Reproduce every line of the listing below word for word, in the original order.

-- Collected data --
════════════════════

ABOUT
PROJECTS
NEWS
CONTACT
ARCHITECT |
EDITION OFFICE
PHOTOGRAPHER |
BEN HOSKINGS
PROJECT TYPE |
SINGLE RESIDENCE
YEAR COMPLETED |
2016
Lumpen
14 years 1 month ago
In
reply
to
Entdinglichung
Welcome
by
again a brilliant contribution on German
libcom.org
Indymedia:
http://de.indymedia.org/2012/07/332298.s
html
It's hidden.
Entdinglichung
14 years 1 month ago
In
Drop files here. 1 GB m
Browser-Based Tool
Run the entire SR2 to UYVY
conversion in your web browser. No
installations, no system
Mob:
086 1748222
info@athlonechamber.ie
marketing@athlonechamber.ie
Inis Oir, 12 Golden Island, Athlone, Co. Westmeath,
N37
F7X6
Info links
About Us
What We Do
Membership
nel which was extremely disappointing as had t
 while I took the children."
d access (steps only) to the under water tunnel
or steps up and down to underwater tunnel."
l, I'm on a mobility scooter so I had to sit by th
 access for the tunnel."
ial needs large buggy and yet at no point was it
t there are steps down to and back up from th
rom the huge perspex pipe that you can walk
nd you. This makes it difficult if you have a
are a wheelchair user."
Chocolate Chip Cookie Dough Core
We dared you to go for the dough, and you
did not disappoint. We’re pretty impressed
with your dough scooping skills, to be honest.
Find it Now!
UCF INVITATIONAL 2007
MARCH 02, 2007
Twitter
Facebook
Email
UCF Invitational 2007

════════════════════

-- WRITTEN SOLUTION --
ABOUT
PROJECTS
NEWS
CONTACT
ARCHITECT |
EDITION OFFICE
PHOTOGRAPHER |
BEN HOSKINGS
PROJECT TYPE |
SINGLE RESIDENCE
YEAR COMPLETED |
2016
Lumpen
14 years 1 month ago
In
reply
to
Entdinglichung
Welcome
by
again a brilliant contribution on German
libcom.org
Indymedia:
http://de.indymedia.org/2012/07/332298.s
html
It's hidden.
Entdinglichung
14 years 1 month ago
In
Drop files here. 1 GB m
Browser-Based Tool
Run the entire SR2 to UYVY
conversion in your web browser. No
installations, no system
Mob:
086 1748222
info@athlonechamber.ie
marketing@athlonechamber.ie
Inis Oir, 12 Golden Island, Athlone, Co. Westmeath,
N37
F7X6
Info links
About Us
What We Do
Membership
nel which was extremely disappointing as had t
 while I took the children."
d access (steps only) to the under water tunnel
or steps up and down to underwater tunnel."
l, I'm on a mobility scooter so I had to sit by th
 access for the tunnel."
ial needs large buggy and yet at no point was it
t there are steps down to and back up from th
rom the huge perspex pipe that you can walk
nd you. This makes it difficult if you have a
are a wheelchair user."
Chocolate Chip Cookie Dough Core
We dared you to go for the dough, and you
did not disappoint. We’re pretty impressed
with your dough scooping skills, to be honest.
Find it Now!
UCF INVITATIONAL 2007
MARCH 02, 2007
Twitter
Facebook
Email
UCF Invitational 2007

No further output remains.